→ **EXERCISE BRIEF**
Filter the entries, keeping every line with the string "BizTalk".

→ **DATA EXCERPTS**
▬▬▬▬▬▬▬▬▬▬

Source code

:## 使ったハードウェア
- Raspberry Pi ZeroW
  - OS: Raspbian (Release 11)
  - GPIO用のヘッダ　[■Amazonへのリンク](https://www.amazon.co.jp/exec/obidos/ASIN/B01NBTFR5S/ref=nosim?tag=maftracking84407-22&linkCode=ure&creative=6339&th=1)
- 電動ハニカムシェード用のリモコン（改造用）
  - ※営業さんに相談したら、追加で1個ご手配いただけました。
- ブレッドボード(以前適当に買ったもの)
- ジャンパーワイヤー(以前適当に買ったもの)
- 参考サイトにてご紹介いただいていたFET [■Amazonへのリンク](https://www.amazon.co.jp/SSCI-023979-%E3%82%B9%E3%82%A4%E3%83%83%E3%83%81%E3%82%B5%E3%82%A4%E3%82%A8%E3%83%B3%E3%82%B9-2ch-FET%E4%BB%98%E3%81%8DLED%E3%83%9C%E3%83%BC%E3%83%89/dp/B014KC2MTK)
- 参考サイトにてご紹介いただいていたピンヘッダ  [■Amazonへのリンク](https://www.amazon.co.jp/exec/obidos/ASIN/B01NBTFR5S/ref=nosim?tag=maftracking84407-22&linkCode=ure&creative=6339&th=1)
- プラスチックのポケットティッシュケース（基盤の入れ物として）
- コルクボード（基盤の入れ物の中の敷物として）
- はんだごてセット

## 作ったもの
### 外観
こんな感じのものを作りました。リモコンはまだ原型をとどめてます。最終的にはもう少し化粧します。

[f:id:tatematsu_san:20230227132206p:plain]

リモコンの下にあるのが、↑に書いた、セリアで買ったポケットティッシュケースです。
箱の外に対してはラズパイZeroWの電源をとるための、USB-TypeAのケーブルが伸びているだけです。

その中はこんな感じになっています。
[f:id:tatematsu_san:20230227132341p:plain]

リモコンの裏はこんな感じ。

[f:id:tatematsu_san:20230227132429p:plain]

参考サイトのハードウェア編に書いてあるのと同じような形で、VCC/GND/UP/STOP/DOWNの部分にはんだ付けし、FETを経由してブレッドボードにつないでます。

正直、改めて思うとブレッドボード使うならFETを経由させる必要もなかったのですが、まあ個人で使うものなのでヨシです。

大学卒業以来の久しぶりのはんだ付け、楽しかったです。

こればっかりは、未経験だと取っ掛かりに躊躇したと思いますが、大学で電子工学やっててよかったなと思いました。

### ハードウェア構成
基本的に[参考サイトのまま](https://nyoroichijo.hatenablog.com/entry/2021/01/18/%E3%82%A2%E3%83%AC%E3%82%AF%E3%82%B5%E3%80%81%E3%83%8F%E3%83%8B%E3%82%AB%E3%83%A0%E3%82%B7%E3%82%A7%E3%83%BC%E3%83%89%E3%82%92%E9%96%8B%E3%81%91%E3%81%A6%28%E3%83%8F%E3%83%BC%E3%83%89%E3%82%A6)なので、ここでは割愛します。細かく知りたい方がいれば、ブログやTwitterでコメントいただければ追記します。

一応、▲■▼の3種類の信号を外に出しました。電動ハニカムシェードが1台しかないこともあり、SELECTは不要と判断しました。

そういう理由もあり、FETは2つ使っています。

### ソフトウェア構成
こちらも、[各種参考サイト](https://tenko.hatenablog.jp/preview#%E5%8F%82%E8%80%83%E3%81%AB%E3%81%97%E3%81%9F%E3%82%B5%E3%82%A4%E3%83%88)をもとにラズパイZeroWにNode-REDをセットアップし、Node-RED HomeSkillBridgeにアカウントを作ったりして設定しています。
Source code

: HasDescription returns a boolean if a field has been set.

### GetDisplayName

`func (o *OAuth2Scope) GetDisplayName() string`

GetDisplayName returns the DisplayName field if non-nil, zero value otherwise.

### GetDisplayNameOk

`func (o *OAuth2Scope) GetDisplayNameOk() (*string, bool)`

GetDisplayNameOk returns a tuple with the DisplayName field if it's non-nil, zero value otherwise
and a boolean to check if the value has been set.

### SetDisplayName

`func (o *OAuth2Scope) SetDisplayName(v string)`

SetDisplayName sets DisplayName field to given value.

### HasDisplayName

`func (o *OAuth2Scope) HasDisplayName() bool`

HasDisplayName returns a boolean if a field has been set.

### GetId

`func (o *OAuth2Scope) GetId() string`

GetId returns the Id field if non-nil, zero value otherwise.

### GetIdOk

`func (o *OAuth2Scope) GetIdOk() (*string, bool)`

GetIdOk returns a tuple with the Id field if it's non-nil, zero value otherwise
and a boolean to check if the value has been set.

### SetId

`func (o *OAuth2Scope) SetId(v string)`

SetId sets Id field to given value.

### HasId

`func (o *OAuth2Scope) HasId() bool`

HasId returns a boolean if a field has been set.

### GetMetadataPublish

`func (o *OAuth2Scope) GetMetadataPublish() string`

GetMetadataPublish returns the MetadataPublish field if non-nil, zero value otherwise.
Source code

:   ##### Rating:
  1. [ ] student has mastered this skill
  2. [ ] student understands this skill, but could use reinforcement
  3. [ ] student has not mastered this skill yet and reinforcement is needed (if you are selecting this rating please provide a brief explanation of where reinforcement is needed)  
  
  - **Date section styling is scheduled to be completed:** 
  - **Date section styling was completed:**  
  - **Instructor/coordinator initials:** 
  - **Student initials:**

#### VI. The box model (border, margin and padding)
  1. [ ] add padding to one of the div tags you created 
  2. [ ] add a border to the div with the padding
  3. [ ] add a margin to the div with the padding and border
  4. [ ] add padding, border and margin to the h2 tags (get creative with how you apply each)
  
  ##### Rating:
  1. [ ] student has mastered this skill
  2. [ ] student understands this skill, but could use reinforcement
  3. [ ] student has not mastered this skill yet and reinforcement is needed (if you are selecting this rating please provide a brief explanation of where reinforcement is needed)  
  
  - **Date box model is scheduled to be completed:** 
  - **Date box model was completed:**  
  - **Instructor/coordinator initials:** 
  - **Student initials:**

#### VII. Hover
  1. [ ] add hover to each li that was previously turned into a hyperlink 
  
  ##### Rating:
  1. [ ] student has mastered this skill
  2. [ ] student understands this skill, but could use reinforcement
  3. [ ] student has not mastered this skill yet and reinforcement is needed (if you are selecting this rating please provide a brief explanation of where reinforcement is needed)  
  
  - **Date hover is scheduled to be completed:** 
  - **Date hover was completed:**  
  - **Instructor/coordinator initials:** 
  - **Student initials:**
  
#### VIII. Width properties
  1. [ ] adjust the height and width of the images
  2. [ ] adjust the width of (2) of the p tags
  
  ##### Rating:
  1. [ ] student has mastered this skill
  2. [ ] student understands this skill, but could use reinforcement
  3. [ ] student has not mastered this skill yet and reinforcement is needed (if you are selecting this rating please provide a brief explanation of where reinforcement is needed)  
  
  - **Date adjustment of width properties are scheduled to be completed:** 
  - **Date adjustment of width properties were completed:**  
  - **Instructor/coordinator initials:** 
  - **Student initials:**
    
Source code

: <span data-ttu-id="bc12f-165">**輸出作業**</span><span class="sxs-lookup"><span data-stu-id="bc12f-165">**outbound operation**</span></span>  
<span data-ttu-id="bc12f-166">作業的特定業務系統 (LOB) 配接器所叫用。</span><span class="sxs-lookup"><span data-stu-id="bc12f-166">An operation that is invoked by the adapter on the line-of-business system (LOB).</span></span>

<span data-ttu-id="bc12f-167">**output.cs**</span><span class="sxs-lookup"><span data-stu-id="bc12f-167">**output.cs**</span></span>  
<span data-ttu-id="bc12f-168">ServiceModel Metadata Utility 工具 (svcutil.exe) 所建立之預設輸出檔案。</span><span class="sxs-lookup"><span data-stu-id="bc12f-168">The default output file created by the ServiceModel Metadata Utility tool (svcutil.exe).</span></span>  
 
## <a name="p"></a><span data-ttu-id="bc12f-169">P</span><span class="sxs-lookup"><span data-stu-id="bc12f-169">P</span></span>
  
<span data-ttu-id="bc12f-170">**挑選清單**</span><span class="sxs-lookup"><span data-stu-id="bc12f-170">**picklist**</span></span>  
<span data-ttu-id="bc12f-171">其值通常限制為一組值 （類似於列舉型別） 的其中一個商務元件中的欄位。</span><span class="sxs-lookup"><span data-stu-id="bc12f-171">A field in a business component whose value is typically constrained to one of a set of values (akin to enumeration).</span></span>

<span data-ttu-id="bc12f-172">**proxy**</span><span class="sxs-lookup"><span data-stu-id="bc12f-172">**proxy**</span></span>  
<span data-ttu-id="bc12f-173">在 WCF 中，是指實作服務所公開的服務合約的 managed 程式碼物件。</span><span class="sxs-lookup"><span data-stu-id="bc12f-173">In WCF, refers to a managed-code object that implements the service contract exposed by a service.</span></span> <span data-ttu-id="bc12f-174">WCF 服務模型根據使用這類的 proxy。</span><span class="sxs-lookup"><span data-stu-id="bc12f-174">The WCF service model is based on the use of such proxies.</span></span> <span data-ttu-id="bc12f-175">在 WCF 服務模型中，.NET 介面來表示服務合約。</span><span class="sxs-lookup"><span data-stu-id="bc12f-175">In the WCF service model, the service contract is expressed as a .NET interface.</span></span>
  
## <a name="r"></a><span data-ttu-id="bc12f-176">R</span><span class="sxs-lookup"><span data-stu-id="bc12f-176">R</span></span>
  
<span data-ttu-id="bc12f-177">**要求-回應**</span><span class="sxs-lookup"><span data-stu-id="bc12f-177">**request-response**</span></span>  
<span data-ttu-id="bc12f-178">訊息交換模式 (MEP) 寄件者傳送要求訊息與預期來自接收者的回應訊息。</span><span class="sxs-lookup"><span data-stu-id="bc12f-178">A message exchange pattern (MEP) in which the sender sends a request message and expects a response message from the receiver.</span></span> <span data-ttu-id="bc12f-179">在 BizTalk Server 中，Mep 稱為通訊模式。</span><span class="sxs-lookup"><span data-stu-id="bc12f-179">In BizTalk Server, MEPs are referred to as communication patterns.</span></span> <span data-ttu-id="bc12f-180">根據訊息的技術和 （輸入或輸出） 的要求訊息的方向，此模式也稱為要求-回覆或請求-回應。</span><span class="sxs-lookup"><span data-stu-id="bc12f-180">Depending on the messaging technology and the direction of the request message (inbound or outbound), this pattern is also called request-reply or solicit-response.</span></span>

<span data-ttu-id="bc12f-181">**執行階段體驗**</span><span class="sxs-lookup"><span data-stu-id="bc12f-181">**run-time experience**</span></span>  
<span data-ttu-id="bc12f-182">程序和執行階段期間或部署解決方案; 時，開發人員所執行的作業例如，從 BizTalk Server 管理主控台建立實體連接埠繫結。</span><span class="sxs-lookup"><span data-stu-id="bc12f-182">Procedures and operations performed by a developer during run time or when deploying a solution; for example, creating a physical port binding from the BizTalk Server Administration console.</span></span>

▬▬▬▬▬▬▬▬▬▬

→ **ANSWER BOX**
<span data-ttu-id="bc12f-178">訊息交換模式 (MEP) 寄件者傳送要求訊息與預期來自接收者的回應訊息。</span><span class="sxs-lookup"><span data-stu-id="bc12f-178">A message exchange pattern (MEP) in which the sender sends a request message and expects a response message from the receiver.</span></span> <span data-ttu-id="bc12f-179">在 BizTalk Server 中，Mep 稱為通訊模式。</span><span class="sxs-lookup"><span data-stu-id="bc12f-179">In BizTalk Server, MEPs are referred to as communication patterns.</span></span> <span data-ttu-id="bc12f-180">根據訊息的技術和 （輸入或輸出） 的要求訊息的方向，此模式也稱為要求-回覆或請求-回應。</span><span class="sxs-lookup"><span data-stu-id="bc12f-180">Depending on the messaging technology and the direction of the request message (inbound or outbound), this pattern is also called request-reply or solicit-response.</span></span>
<span data-ttu-id="bc12f-182">程序和執行階段期間或部署解決方案; 時，開發人員所執行的作業例如，從 BizTalk Server 管理主控台建立實體連接埠繫結。</span><span class="sxs-lookup"><span data-stu-id="bc12f-182">Procedures and operations performed by a developer during run time or when deploying a solution; for example, creating a physical port binding from the BizTalk Server Administration console.</span></span>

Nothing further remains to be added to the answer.